Functional performance, also known as functional ability or functional capacity, refers to an individual's capacity to engage in daily activities and tasks essential for independent living and overall well-being.
This multifaceted concept encompasses physical, cognitive, and psychosocial domains, and can be influenced by various factors such as age, health status, environment, and personal preferences.
Optimizing functional performance is crucial for maintaining quality of life and promoting successful aging.
Researchers and clinicians may utilize standardized assessment tools, such as those available in SAS 9.4, SPSS Statistics, JMP 10, and SPSS version 22.0, to evaluate and enhance functional performance in diverse populations.
These assessment tools may include measures of activities of daily living (ADLs), instrumental activities of daily living (IADLs), cognitive function, and physical fitness.
Interventions to improve functional performance may involve physical therapy, occupational therapy, cognitive training, and the use of assistive technologies.
For example, the FLIPR®tetra cellular screening system can be used to assess cellular function and identify potential interventions.

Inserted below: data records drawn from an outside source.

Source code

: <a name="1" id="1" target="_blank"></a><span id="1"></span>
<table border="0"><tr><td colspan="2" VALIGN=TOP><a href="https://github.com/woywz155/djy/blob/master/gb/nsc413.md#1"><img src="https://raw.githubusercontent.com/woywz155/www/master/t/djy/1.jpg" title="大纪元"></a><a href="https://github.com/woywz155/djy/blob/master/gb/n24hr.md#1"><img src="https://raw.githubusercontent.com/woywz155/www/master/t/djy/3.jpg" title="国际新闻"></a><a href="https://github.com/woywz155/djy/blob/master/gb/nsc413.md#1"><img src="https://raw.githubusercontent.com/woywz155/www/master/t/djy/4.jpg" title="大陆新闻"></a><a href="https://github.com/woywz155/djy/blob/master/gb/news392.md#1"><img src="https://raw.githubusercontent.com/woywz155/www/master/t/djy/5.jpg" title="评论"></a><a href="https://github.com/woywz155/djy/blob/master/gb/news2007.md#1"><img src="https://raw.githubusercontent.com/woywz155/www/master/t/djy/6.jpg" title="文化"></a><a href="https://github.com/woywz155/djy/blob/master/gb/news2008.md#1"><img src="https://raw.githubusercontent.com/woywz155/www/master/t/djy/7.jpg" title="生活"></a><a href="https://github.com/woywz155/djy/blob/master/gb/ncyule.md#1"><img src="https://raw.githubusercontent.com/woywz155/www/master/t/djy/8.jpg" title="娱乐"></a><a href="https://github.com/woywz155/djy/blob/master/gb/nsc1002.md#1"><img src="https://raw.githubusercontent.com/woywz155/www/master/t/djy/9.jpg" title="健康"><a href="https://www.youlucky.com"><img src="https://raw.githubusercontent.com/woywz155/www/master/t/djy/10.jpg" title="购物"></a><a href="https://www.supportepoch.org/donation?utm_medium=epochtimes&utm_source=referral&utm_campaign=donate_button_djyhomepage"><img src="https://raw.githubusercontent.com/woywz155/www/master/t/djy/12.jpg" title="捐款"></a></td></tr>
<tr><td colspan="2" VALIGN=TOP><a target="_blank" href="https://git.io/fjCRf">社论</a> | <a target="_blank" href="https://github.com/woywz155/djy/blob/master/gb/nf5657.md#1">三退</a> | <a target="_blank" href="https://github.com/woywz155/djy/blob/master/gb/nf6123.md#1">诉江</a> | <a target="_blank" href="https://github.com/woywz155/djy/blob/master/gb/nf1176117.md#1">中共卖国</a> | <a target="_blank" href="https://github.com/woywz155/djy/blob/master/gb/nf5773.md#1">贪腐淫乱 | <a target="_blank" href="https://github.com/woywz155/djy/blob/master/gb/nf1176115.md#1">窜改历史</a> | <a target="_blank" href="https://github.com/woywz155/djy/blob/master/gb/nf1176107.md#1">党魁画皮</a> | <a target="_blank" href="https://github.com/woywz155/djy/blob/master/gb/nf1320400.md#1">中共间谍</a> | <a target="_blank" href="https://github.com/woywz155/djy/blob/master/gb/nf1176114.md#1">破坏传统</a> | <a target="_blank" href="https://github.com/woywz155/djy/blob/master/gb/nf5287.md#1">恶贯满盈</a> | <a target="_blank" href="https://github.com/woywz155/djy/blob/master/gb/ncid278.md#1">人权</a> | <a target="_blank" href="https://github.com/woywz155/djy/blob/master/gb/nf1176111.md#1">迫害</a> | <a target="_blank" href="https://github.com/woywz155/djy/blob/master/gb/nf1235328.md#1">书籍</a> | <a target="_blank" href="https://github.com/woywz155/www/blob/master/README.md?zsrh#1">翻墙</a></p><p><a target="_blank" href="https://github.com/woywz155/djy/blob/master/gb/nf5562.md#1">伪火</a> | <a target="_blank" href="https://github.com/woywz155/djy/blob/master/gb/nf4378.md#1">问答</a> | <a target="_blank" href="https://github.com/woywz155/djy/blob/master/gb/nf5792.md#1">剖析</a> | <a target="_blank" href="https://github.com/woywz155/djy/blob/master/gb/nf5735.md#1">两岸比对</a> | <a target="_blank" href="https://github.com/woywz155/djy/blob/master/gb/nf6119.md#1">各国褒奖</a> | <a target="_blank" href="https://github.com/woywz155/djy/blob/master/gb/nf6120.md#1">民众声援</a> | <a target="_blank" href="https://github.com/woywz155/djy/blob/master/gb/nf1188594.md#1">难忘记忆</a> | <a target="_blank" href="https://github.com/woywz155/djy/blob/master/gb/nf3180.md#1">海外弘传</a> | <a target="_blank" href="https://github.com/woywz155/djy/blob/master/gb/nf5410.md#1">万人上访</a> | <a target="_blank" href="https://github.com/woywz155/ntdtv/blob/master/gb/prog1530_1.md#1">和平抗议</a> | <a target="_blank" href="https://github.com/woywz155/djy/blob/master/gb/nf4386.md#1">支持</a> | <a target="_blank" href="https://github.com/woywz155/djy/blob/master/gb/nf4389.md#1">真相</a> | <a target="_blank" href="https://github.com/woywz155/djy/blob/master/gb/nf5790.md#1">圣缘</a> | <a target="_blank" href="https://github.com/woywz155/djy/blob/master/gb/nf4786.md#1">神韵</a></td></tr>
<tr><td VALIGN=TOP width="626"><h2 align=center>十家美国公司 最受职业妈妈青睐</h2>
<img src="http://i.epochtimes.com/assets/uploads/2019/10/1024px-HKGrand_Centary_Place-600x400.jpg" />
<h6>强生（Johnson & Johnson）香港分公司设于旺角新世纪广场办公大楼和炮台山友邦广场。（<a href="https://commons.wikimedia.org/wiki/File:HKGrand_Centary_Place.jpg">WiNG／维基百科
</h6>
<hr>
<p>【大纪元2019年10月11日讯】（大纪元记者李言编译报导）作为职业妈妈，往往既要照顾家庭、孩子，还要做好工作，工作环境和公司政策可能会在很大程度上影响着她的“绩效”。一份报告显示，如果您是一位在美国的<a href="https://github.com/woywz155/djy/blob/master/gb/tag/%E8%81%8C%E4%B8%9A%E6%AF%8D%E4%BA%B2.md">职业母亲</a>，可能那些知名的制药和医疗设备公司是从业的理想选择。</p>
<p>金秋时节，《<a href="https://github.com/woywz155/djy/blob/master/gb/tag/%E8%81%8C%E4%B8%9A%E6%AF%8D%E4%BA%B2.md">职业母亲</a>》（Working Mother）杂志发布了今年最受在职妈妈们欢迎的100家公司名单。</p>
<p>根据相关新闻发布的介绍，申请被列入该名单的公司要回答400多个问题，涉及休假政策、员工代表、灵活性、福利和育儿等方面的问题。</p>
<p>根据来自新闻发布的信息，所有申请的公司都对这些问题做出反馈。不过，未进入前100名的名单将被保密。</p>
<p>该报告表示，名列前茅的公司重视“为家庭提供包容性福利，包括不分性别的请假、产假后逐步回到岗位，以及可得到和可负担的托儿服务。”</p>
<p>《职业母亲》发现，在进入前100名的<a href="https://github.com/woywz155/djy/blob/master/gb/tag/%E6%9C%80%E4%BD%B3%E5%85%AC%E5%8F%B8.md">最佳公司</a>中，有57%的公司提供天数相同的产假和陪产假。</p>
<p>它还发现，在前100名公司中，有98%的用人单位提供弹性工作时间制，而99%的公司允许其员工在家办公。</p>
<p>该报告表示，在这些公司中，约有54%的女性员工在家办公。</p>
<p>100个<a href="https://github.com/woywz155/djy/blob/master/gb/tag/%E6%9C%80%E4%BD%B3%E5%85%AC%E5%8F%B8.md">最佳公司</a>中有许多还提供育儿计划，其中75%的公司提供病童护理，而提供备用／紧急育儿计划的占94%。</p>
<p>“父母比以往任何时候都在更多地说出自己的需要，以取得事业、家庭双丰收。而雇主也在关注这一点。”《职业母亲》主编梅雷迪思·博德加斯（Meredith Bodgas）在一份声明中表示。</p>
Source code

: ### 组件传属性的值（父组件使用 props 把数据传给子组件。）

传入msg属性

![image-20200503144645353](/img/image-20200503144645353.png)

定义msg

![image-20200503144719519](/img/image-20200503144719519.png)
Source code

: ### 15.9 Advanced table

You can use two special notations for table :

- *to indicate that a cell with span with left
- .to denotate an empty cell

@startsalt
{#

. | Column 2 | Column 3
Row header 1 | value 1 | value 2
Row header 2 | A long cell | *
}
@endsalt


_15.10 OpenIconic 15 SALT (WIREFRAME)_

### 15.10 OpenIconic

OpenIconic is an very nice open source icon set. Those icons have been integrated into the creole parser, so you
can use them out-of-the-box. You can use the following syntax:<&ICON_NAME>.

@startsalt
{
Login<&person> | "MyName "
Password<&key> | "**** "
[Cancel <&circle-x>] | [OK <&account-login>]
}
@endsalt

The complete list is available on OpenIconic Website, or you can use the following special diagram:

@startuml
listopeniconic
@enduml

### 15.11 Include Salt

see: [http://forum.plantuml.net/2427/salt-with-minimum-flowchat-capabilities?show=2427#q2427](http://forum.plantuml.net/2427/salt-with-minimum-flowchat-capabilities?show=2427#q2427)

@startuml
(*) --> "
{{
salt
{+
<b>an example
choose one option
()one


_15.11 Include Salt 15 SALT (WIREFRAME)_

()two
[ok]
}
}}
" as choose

Additionally, transfection agents like Lipofectamine 2000 CD and Lipofectamine LTX may be used to deliver gene therapies or other interventions that can impact functional performance.
By understanding the factors that influence functional performance and leveraging the appropriate assessment tools and interventions, researchers and clinicians can work to optimize an individual's ability to engage in daily activities and tasks, ultimately enhancing their quality of life and promoting successful aging.
The PubCompare.ai platform can help identify the most accurate and reproducible methods to enhance research productivity and accuracy in this important area of study.